[Instruction]:
Every record is to be duplicated exactly as it reads, without its images.

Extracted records
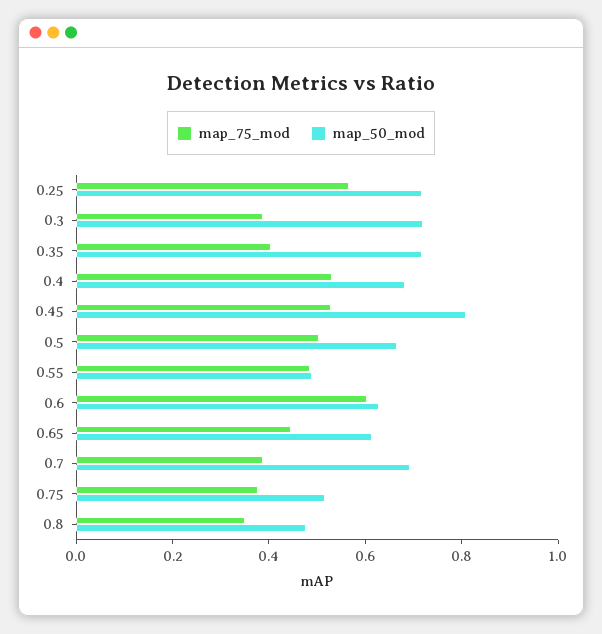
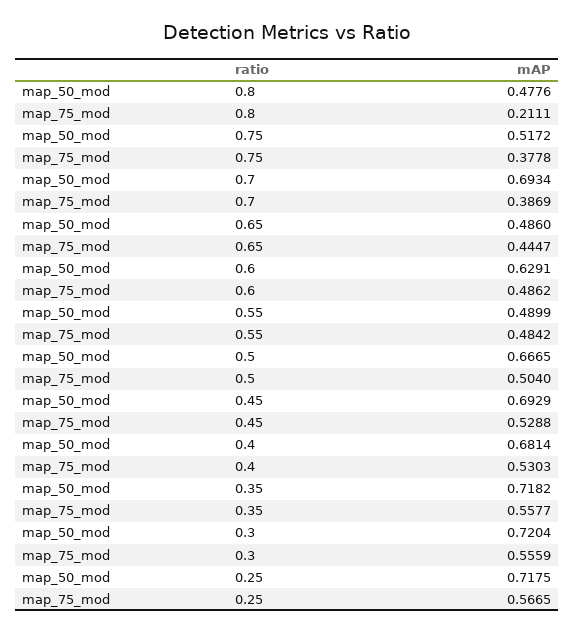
  {
    "map_75_mod": {
      "0.25": 0.5665,
-     "0.3": 0.4,
+     "0.3": 0.5559,
-     "0.35": 0.4,
+     "0.35": 0.5577,
      "0.4": 0.5303,
      "0.45": 0.5288,
      "0.5": 0.504,
      "0.55": 0.4842,
-     "0.6": 0.6,
+     "0.6": 0.4862,
      "0.65": 0.4447,
      "0.7": 0.3869,
      "0.75": 0.3778,
-     "0.8": 0.35
+     "0.8": 0.2111
    },
    "map_50_mod": {
      "0.25": 0.7175,
      "0.3": 0.7204,
      "0.35": 0.7182,
      "0.4": 0.6814,
-     "0.45": 0.8,
+     "0.45": 0.6929,
      "0.5": 0.6665,
      "0.55": 0.4899,
      "0.6": 0.6291,
-     "0.65": 0.6,
+     "0.65": 0.486,
      "0.7": 0.6934,
      "0.75": 0.5172,
      "0.8": 0.4776
    }
  }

[Answer to the exercise]:
  {
    "map_75_mod": {
      "0.25": 0.5665,
-     "0.3": 0.4,
+     "0.3": 0.5559,
-     "0.35": 0.4,
+     "0.35": 0.5577,
      "0.4": 0.5303,
      "0.45": 0.5288,
      "0.5": 0.504,
      "0.55": 0.4842,
-     "0.6": 0.6,
+     "0.6": 0.4862,
      "0.65": 0.4447,
      "0.7": 0.3869,
      "0.75": 0.3778,
-     "0.8": 0.35
+     "0.8": 0.2111
    },
    "map_50_mod": {
      "0.25": 0.7175,
      "0.3": 0.7204,
      "0.35": 0.7182,
      "0.4": 0.6814,
-     "0.45": 0.8,
+     "0.45": 0.6929,
      "0.5": 0.6665,
      "0.55": 0.4899,
      "0.6": 0.6291,
-     "0.65": 0.6,
+     "0.65": 0.486,
      "0.7": 0.6934,
      "0.75": 0.5172,
      "0.8": 0.4776
    }
  }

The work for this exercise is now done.